LEITE DERRAMADO: UM INSTANTE FEROZ DA CONSCIÊNCIA COLETIVA

FOTOS/EDSON KUMASAKA


Desde as suas primeiras resenhas críticas  Leite Derramado, o romance de Chico Buarque, não sem evitar prós e contras, foi comparado pela sua estrutura temática às Memórias Póstumas de Brás Cubas

O toque machadiano estaria no seu tom confessional, de ressentimento e  amargura , onde um moribundo quase centenário , num infecto hospital público, relata à enfermeira, das glórias da ancestralidade familiar às decepções e percalços da sua  trajetória final.

Uma narrativa que acaba se confundindo com a de um  Brasil sem saída ,miserável, corrupto, criminalizado,  com suas podres  elites e no descrédito absoluto em seus valores morais e suas instituições políticas.

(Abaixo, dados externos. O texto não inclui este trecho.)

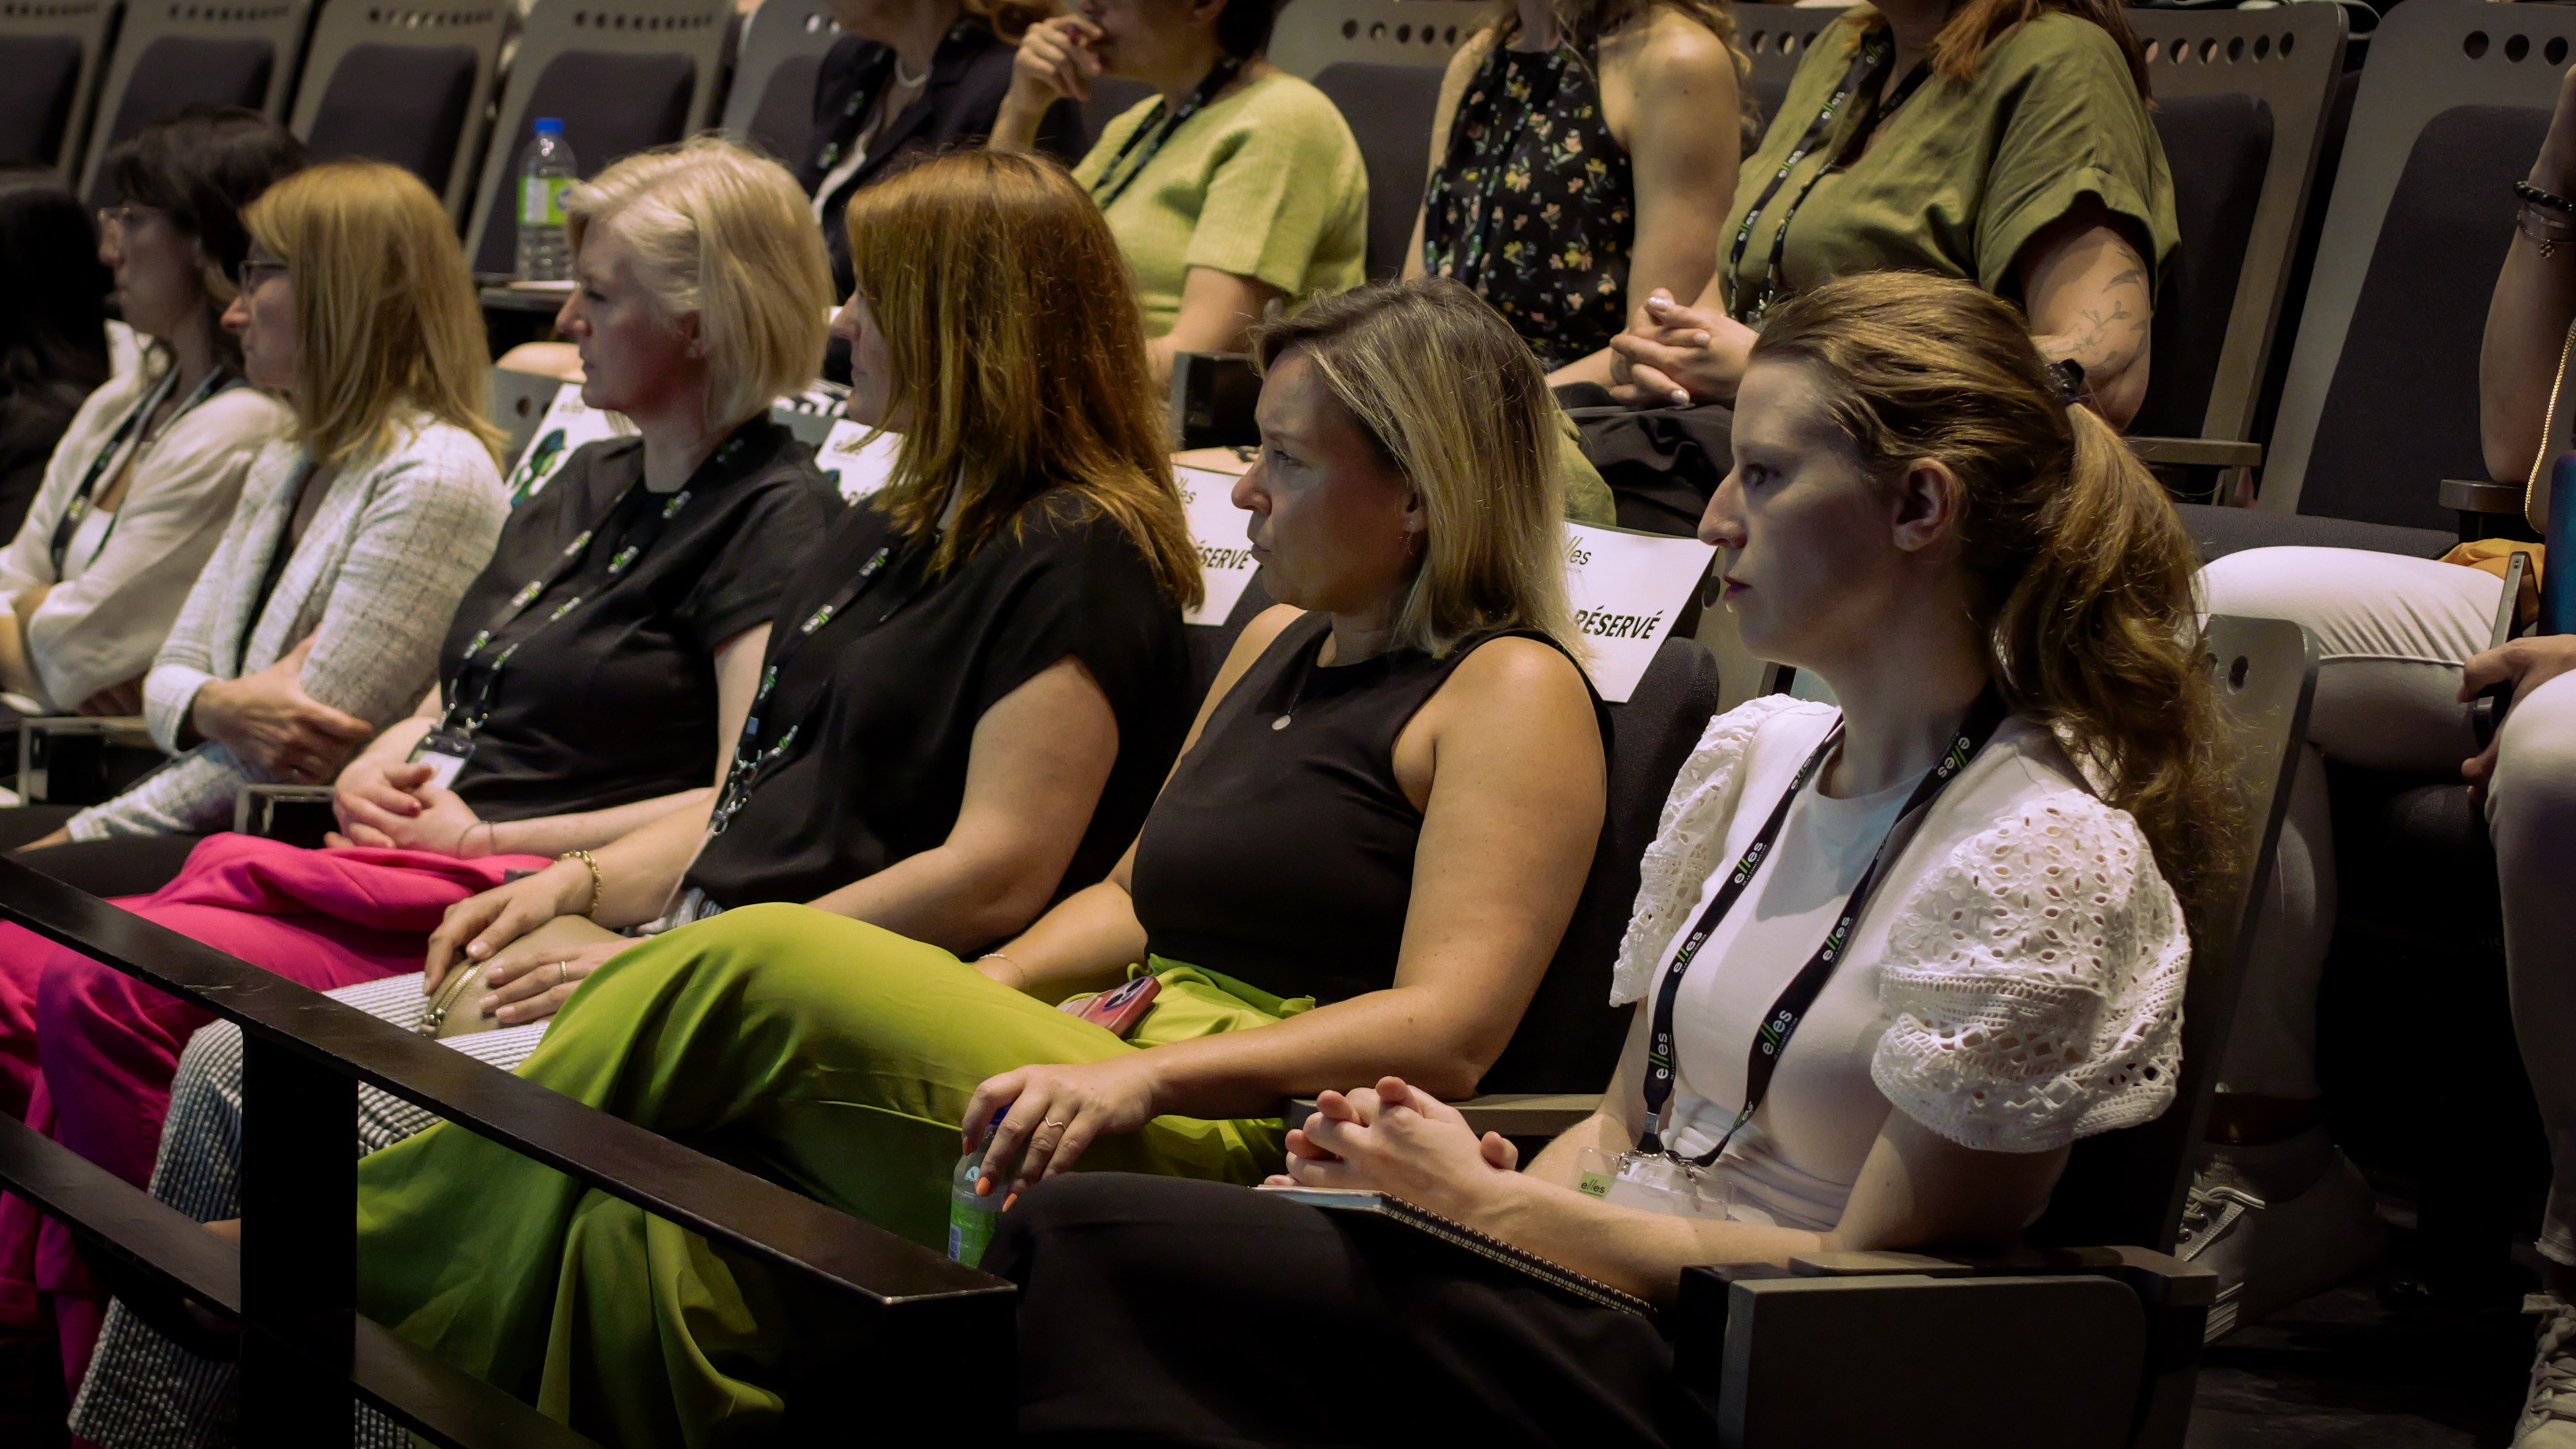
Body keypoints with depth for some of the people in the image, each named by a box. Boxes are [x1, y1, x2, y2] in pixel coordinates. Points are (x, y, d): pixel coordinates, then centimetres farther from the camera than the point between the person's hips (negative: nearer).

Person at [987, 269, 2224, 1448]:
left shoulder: (2045, 860, -12)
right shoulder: (1748, 755, 14)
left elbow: (1880, 1277, -14)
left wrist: (1492, 1208, -12)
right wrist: (1468, 1189, -6)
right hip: (1605, 1294, 8)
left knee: (1079, 1243, -22)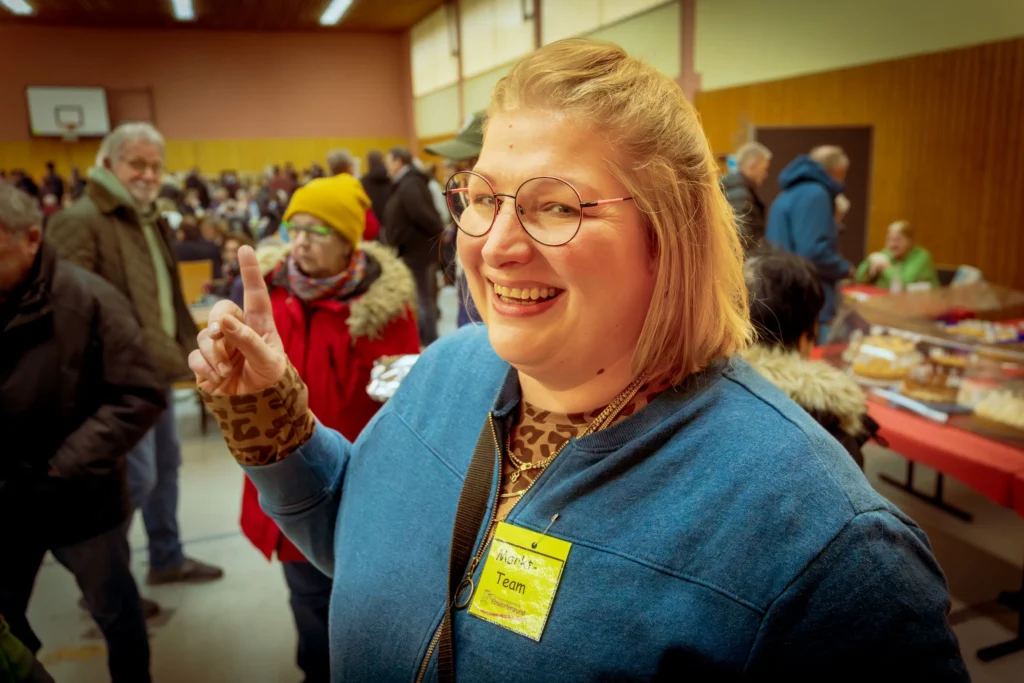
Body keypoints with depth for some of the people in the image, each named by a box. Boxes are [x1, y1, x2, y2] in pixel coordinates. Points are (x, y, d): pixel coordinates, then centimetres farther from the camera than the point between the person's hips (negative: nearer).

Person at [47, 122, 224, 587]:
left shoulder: (152, 220, 14)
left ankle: (167, 558, 34)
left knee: (166, 465, 18)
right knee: (136, 477, -4)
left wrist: (186, 350, 13)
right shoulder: (79, 222, -15)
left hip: (159, 368, 9)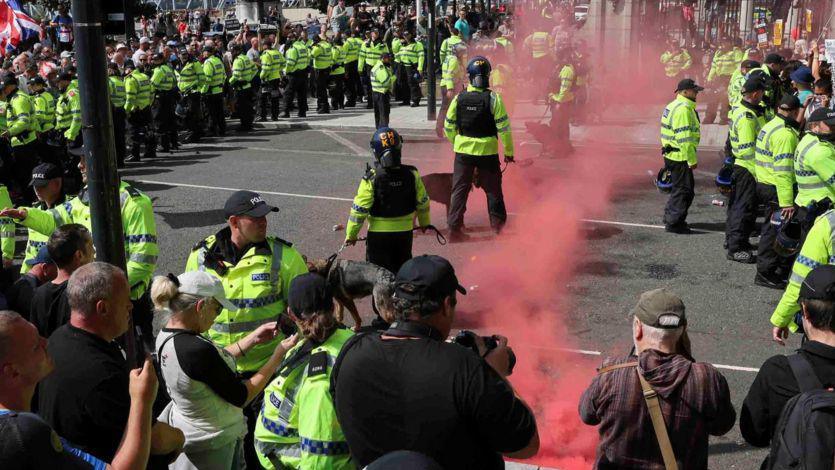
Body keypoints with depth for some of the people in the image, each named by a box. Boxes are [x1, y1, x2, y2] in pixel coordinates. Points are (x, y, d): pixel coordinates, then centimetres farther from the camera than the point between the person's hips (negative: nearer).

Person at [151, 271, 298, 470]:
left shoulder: (166, 336, -6)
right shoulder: (196, 350, -33)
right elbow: (241, 397, -21)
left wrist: (253, 338, 8)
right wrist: (278, 355, -14)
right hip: (211, 448, -8)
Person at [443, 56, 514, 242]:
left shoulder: (459, 98, -4)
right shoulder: (493, 98, -11)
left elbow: (449, 127, 4)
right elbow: (504, 127, -10)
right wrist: (509, 151, 0)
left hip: (463, 150, 2)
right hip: (488, 151, -1)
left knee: (460, 189, 8)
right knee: (493, 189, 13)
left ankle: (454, 228, 6)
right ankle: (497, 225, 22)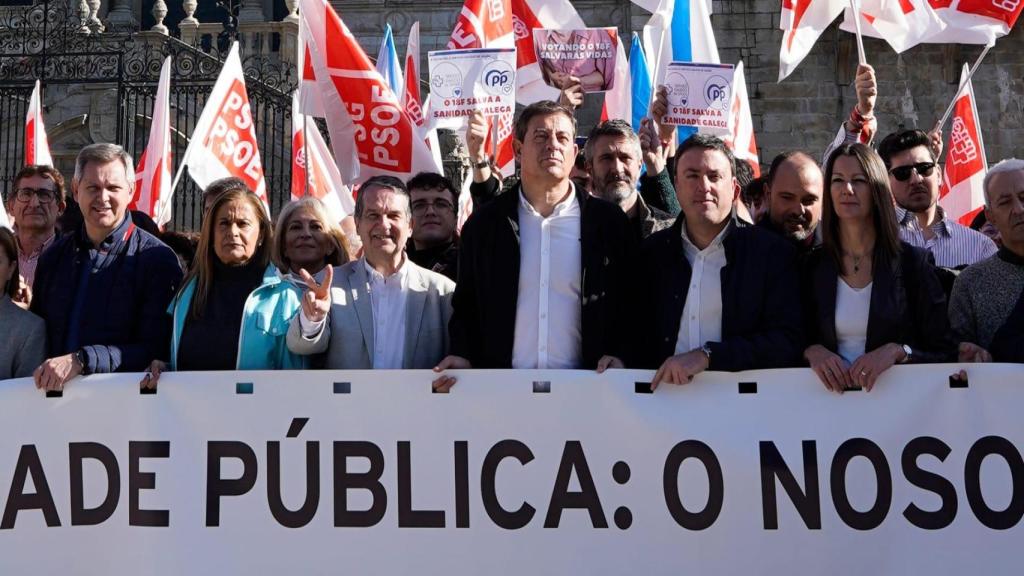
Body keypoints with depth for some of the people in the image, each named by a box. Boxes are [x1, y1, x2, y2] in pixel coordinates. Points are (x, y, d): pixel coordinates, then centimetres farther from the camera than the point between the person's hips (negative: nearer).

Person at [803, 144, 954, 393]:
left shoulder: (913, 261, 0)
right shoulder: (812, 265, 4)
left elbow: (943, 351, 0)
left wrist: (897, 352, -16)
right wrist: (812, 351, -11)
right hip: (831, 395, 2)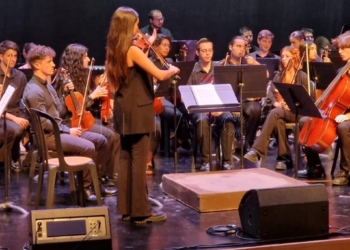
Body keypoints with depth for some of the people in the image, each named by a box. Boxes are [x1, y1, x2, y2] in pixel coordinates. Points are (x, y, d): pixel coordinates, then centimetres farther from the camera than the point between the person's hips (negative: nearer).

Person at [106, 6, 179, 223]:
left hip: (124, 111, 9)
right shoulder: (133, 50, -17)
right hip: (137, 112, -9)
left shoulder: (116, 50, 8)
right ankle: (141, 211, 2)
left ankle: (126, 209, 18)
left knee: (126, 160, 13)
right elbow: (160, 75, -21)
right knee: (139, 162, -3)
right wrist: (173, 70, 0)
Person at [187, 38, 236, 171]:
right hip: (199, 109, -2)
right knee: (202, 121, -37)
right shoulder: (192, 70, 3)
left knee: (229, 120, -32)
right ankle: (205, 160, -25)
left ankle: (227, 160, -25)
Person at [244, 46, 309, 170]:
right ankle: (284, 157, -27)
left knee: (274, 113, -34)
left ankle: (257, 150, -40)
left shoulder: (302, 76, 2)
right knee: (278, 121, -34)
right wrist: (276, 103, -15)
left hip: (296, 112, -3)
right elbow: (271, 93, 6)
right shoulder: (278, 76, 15)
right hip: (280, 111, 4)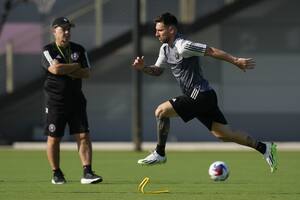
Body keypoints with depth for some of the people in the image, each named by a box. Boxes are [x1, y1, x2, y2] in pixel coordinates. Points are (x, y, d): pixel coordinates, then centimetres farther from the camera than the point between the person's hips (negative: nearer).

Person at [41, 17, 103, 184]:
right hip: (56, 100, -3)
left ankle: (87, 172, -8)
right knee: (54, 138, 2)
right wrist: (75, 66, -8)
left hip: (76, 99, 3)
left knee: (83, 136, -6)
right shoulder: (48, 50, -4)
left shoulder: (79, 50, 10)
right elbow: (55, 69, -22)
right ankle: (57, 173, 15)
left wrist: (66, 70, -13)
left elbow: (87, 73, 2)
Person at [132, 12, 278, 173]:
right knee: (223, 134, 7)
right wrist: (143, 68, 3)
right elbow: (158, 70, 23)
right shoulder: (165, 49, 12)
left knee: (161, 111, -10)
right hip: (204, 98, 9)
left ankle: (159, 154, 0)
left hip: (200, 95, -9)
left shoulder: (182, 46, -17)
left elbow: (211, 51, -16)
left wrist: (236, 61, -16)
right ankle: (264, 148, 10)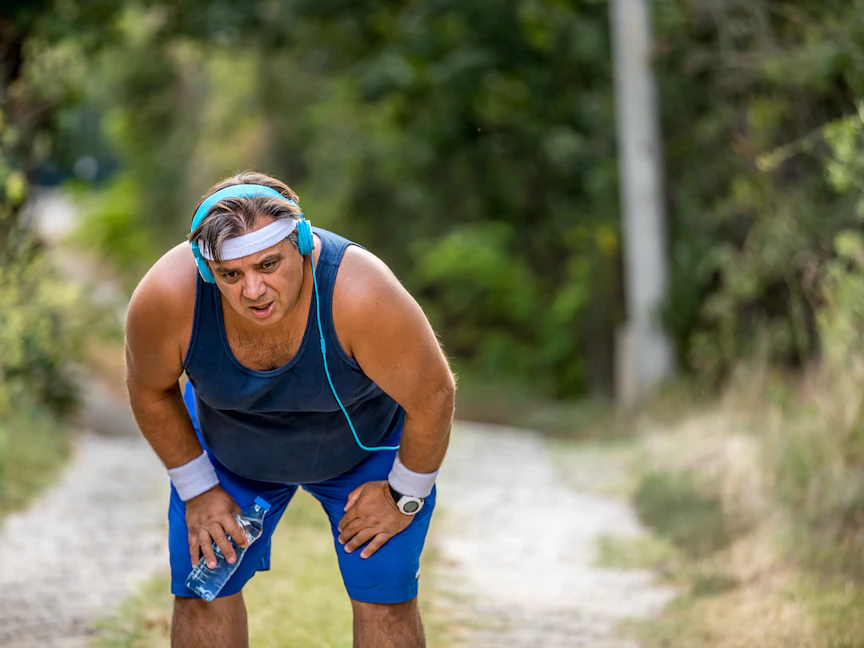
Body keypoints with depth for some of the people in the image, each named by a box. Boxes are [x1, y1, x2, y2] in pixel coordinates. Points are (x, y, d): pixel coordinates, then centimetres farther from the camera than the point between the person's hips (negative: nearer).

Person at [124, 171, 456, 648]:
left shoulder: (362, 295, -42)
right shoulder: (166, 296, -35)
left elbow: (432, 397, -25)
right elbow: (150, 390, -13)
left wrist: (405, 495, -12)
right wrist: (197, 489, -6)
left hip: (365, 441, -2)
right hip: (229, 450, 2)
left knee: (385, 601, -4)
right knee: (202, 590, 3)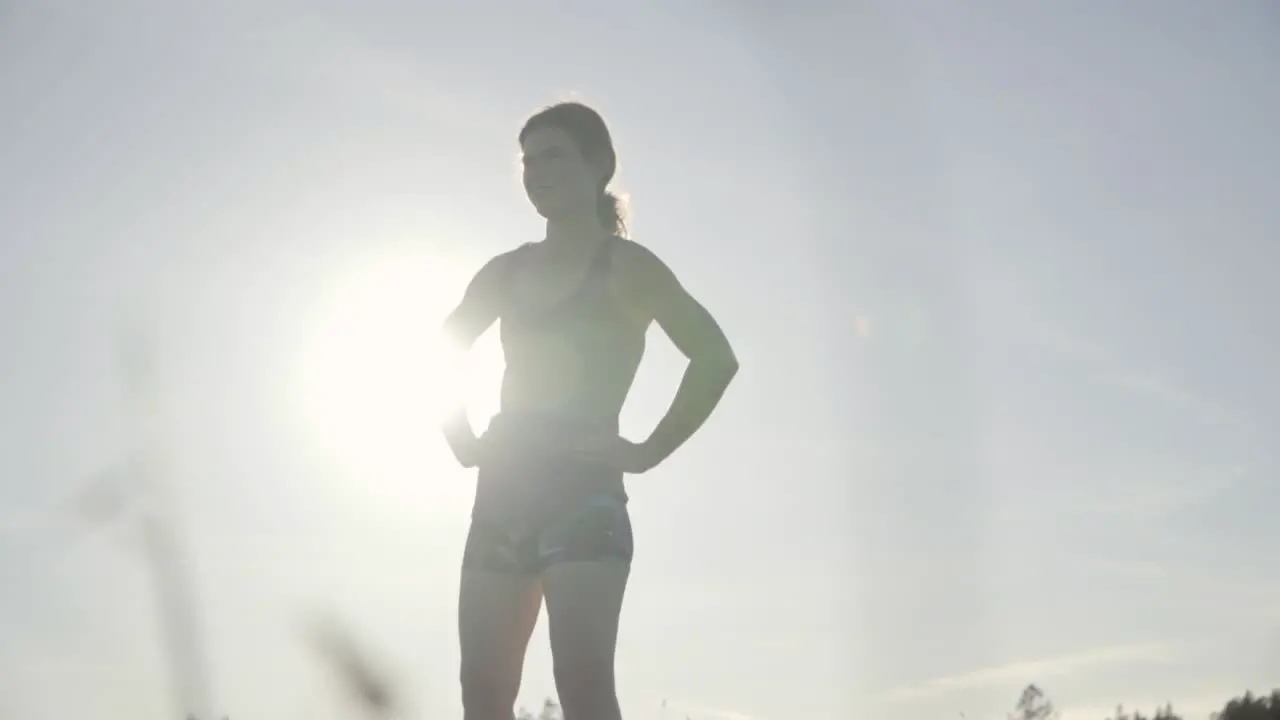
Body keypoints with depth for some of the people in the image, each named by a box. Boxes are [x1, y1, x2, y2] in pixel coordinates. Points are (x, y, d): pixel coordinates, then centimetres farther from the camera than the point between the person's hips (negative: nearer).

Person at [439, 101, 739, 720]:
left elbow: (715, 358, -10)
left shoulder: (625, 267, 0)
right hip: (502, 495, 6)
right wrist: (463, 439, 15)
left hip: (582, 490, -6)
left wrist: (648, 451, -12)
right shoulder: (506, 272, 16)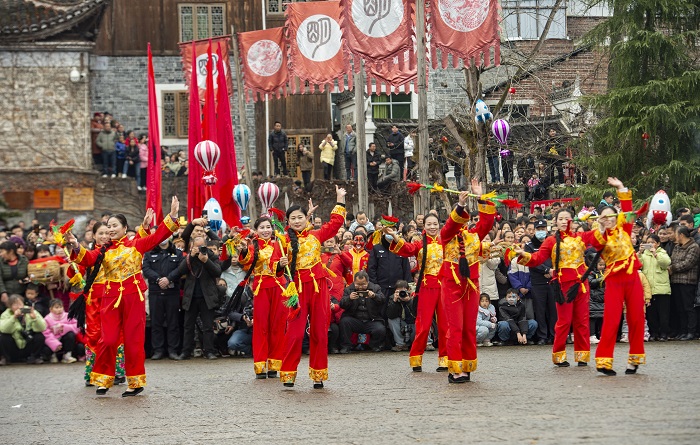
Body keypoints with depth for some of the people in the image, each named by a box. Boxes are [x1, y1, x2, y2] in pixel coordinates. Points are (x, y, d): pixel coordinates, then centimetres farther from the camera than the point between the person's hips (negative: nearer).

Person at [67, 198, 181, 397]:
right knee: (108, 339, -3)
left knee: (134, 339, 2)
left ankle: (136, 381, 11)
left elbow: (158, 236, -4)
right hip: (111, 296, 2)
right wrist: (76, 246, -24)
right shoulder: (104, 250, 10)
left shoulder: (136, 245, 3)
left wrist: (172, 216, -14)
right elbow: (88, 259, -6)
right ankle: (103, 379, 11)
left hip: (134, 295, -2)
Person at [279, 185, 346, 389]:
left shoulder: (316, 235, 10)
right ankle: (288, 373, -1)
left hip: (318, 286, 2)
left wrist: (340, 200, 16)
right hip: (298, 288, -2)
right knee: (295, 331, -8)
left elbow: (335, 223, 17)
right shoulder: (285, 240, 2)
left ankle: (318, 374, 12)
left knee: (319, 330, 4)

O personagem/narrador torna-se assim a própria consciência metafórica de seu país ao descrever fatos de seu domiciliário existencial transfigurados nas mazelas de uma história/pátria, cinco vezes centenária.

Na sua transposição à teatralidade, Roberto Alvim ressalta esta nuance desde a emblemática frase inscrita sobre o palco – “Nossa tragédia é toda sua”. E  afasta, assim, a prevalência do personagem feminino Matilde, priorizando uma pulsão coletivista no lugar dos perigos do psicologismo personalista.

E ao escolher uma atriz ( Juliana Galdino) para assumir o personagem masculino do velho Eulálio imprime um sotaque de simbológica ambiguidade a uma identidade genética da cidadania - que pode ser a de qualquer  um de nós.

Dentro do seu conceitual de teatro noir,  Alvim explora as presenças do elenco(Caio D’Aguilar/Diego Machado/Luiz F. Pasquarelli/Marcel Griten/Nathalia Manochio/Renato Forner/Taynã Marquezone) com uma formalização imagética de efeitos plásticos quase espectrais no desenho de luz(Domingos Quintiliano)entre sombras.

E é este contorno de rigorosa expressão corporal , conciso e ao mesmo tempo tenso, que estabelece uma contundente linha dramática. De força interior e envolvência sensorial na equilibrada sintonia do carisma de Juliana Galdino com a elegância interpretativa  dos outros sete atores.

A incisiva concepção cenográfica(também de Roberto Alvim)com seu referencial nativo dos figurinos(João Pimenta) e da natureza,em desenhos primitivos, destaca-se pela pigmentação aquarelista em irradiante poetização  visual de nossa terra, nossa gente.

Onde o postural hierático ritualiza  a palavra e o gesto numa estética entre o imaginário barroquista e o sensualismo tropicalista, acentuada pelas rompantes incidências sonoras(Vladimir Safatle) de cantos de samba, ritmos de candomblé e hinos ufanistas.

Incômodo na sua opção pela oralidade seca e direta do textual literário, instintivo na exploração do onírico e do pesadelo, veemente por seu contraponto crítico, Leite Derramado é uma surpresa artística e um testemunho dramático irrepreensível. Que chega, neste caos nosso de cada dia,  com hora e alvo certo.

                                         Wagner Corrêa de Araújo


LEITE DERRAMADO está em cartaz no Teatro Ginástico, Centro/RJ. Quinta a sábado, 19h. 70 minutos. Até 18 de dezembro.